A principal of a Chinese high school in Hunan was fired for allegedly stealing electricity from my cryptocurrency, according to the South China Morning Post.
According to local media, teachers became suspicious of "a buzz that continued day and night" and a huge electric bill: 14,700 yuan ($ 2,113 USD, £ 1,628) for about a year.
"Oh, that's just the air conditioners and the stoves!" Reported the principal, Lei Hua.
It is said that Lei Hua collected its first Ethereum mining facility for about 10,000 yuan (£ 1107, $ 1,437 USD) and started the extraction of cryptogens at her home in June 2017.
Like all those who know something about mining for Crypto will tell you, this has certainly led to a huge electricity bill. In fact, the machine consumed almost 21 kilowatt hours of electricity a day.
So, to save money on your electric bill, you would have transferred the car to the school where you were working. At the time the installation was discovered about a year later, it would connect seven other mining computers to the school's computer room. His deputy director allegedly remained involved in the mania, took a ninth machine for himself in January, and added it to her eight plants.
She was fired last month after the power theft was detected. His deputy received an official warning. The profits went farewell: a local authority responsible for "disciplinary inspection" would have seized the money you and your deputy would have made.
That computer room, with its nine mining computers of Ethereum buzzing, must have become quite smoky.

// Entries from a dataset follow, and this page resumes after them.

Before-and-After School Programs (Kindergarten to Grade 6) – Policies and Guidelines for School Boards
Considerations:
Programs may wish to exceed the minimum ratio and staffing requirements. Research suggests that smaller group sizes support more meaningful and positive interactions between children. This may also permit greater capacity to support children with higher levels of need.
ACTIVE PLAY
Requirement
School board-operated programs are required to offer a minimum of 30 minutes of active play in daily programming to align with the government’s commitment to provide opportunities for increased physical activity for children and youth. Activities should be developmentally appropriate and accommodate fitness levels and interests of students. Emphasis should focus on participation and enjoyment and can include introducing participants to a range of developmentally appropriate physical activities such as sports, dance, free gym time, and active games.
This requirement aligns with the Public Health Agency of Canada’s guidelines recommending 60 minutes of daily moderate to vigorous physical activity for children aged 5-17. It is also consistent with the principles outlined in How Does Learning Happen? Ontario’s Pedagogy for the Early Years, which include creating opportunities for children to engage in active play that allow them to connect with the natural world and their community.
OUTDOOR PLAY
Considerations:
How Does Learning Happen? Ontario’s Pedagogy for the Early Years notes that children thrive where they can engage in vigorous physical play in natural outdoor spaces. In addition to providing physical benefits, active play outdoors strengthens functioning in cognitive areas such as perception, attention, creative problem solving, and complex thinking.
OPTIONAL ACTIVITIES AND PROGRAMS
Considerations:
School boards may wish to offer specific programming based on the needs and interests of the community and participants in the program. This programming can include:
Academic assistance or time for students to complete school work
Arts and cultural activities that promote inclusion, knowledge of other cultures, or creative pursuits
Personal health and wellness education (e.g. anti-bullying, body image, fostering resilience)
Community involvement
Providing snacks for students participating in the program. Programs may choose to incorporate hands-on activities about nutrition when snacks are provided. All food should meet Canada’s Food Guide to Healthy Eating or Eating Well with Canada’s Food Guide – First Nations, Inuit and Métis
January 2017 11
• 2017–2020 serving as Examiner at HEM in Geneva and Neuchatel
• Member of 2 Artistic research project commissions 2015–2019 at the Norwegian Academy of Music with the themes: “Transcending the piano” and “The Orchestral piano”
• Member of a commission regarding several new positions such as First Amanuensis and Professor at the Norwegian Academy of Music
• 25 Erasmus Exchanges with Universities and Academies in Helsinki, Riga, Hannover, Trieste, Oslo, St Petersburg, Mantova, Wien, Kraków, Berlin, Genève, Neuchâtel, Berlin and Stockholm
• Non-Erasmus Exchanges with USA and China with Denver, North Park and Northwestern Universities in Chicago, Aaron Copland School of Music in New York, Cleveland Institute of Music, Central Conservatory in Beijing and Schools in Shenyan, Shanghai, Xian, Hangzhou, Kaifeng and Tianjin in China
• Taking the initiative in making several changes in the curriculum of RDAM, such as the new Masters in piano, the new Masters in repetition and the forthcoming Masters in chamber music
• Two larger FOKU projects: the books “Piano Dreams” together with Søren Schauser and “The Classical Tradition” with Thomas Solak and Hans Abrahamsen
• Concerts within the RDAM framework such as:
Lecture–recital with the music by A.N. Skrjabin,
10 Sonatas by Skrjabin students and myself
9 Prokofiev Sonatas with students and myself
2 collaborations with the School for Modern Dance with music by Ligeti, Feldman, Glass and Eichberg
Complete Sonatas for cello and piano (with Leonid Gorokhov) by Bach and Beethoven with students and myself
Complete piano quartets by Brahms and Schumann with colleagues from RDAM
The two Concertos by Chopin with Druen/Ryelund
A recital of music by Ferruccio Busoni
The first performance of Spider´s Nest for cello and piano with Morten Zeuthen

Matthew Hickey, a computer security expert at Hacker House, told the BBC that he would be throbbing with all that power and activity:
The noise and heat of nine active mining machines would have been very evident.
Unfortunately, the cost of electricity really consumes profits and stealing it is a way in which people try to maximize their income, he said:
By avoiding these costs, it is possible to drastically improve the yields of a mining operation.
Energy costs are not the only thing that can eat in that sweet, sweet cryptogenin payoff. Here's another one: the collapse of cryptocurrency rates. Ethereum prices have dropped more than 70% from their peak in February and are currently trading at around $ 214 USD.
If you and your deputy are in fact guilty, they will not be the first to try to dig into the hole by stealing electricity. According to the SCMP, the Xinhua state news agency reported that the police arrested six people in northern Tianjin in April for stealing electricity from the local network to power 600 Bitcoin mining machines.
The BBC also reported in February that scientists were arrested for allegedly encrypting Bitcoin with supercomputers in a secret nuclear warhead, the same one that made the country's first nuclear bomb.
All this makes sense, in a criminal and fundamental way. To make real money with coin-mining, you need a lot of electricity to provide a lot of processing power on a lot of computers.
You have options: you can rent a space in a gigantic server farm for coin management – for example, in Iceland, where electricity is cheap, the weather is cold enough to prevent the collapse of your computers and where 39; mining was on its way to zapping more energy than families this year.
Then again, you can simply steal other people's electricity by connecting their stores. But as those who have been arrested for doing so certainly attest, this has the negative side of being evident.
This is one of the reasons why a new form of malware called cryptojacking has arisen: the theft of electricity, processing power and air conditioning, which inflicts malware that sneaks cryptominer into networks, browsers, coffee shops and more.
You pay the bills, the criminals pocket the proceeds – no computer detector, gangly cables, overheated computer rooms or constant buzzing involved.
If you're curious to learn more about criptomining malware, SophosLabs has published a technical report in January it offers a fascinating look at how much effort cybercriminals are willing to put in place to get their encryption code accepted in the Android Play Store, and then make it rubberstamped by Google.